** Passage shown follows **
The structure of this section is as follows: Section 3.2 provides a detailed introduction to replacing the backbone network with MobileNetV3. Section 3.3 describes the strategy of improving feature extraction in the neck and introducing attention mechanisms. In Section 3.4, we discuss the work of adding a small object detection layer. Finally, Section 3.5 summarizes the structure of the improved YOLOv8.
3.2. Backbone network
Fewer parameters, less computation, and shorter inference times than heavyweight networks characterize lightweight networks. They are more suitable for scenarios where storage space and power consumption are limited, such as edge computing devices like mobile embedded devices. MobileNetV3 [30] is a lightweight network model proposed by the Google team. It has achieved excellent performance in lightweight image classification, target detection, semantic segmentation, and other tasks. The MobileNetV3 parameters are obtained by network architecture search (NAS) [31], inheriting some practical results from V1 [32] and V2 [33]. MobileNetV3 also invokes the Squeeze-and-Excitation (SE) channel attention mechanism [34], redesigning the time-consuming layer structure. These improvements further enhance the network's performance.
** End of Passage shown **
** Data for analysis follows **
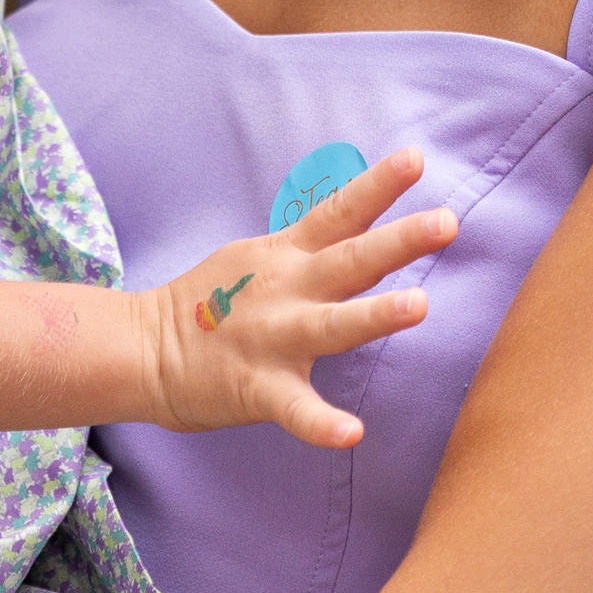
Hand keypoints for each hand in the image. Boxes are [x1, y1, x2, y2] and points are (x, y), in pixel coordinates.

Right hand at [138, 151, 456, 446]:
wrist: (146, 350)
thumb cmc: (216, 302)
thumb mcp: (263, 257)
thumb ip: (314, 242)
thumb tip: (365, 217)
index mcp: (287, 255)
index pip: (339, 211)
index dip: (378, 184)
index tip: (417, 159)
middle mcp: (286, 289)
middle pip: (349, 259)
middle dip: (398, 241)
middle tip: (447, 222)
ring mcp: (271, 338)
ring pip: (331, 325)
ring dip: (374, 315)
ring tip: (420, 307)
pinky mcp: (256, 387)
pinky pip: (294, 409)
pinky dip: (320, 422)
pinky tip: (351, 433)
** End of Data for analysis **
** Data for analysis follows **
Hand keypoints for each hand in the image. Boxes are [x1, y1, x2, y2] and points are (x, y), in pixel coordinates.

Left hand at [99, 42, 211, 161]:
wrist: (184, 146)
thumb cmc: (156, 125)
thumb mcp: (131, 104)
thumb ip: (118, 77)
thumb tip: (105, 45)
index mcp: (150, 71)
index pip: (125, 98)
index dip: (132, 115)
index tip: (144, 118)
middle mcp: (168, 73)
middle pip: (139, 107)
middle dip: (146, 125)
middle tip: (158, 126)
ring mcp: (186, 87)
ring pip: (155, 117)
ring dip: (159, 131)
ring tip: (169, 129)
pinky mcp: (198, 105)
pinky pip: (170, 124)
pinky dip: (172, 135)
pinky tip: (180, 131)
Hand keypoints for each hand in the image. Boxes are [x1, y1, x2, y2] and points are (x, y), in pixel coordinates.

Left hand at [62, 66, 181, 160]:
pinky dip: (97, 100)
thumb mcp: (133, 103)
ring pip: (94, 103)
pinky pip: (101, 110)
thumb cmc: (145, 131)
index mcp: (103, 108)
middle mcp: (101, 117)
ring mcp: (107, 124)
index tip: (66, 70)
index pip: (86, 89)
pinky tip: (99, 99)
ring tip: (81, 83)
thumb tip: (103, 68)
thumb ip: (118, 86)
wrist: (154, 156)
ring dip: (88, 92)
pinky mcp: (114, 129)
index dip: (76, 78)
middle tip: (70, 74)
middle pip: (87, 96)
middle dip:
** End of Data for analysis **
> Problems and tasks:
1. In the passage on the YOLOv8 backbone network, how were the MobileNetV3 parameters obtained?
2. Resume the passage on replacing the YOLOv8 backbone with MobileNetV3, picking up right after its final sentence.

> Outputs by task:
1. They were obtained by network architecture search (NAS).

2.
As shown in Fig. 3, the input image is first padded by 1 × 1 convolution to increase the number of channels. Next, deep convolution is applied in a high-dimensional space, and the resulting feature map is optimized using the SE attention mechanism. The number of channels is then reduced using 1 × 1 convolution (linear activation function). Residual linking is used when the step size is 1, and the input and output feature shapes are equal. The downsampled feature map is output directly when the step size is 2 (downsampling stage).
Fig. 3.
MobilenetV3 block structure diagram.
The attention mechanism first performs global average pooling [35] on the feature graph, as shown in Fig. 4. The relationship between the number of channels in the feature map and the pooling result (one-dimensional vector) is [h, w, c] = => [None, c]. Afterward, the output vector is obtained through two fully connected layers. The number of output channels in the first fully connected layer is 1/4 the number in the original input feature map. The number of output channels in the second fully connected layer is the same as in the original input feature map. That is, the dimension is first reduced and then increased. The output vector of the fully connected layer may be considered each vector element representing a weight relationship derived from the analysis of each feature map. More essential feature maps are given greater weights, i.e., their vector elements have more significant values. On the contrary, less important feature maps correspond to smaller weight values. The first fully connected layer uses the Rectified Linear Unit (ReLU) activation function [36], and the second fully connected layer uses the hard_sigmoid activation function [37]. After two fully connected layers, a vector of channel elements is obtained, each element being a weight for each channel. Multiplying the weights with their original feature map counterparts gives the new feature map data.
Fig. 4.
Se attention mechanism.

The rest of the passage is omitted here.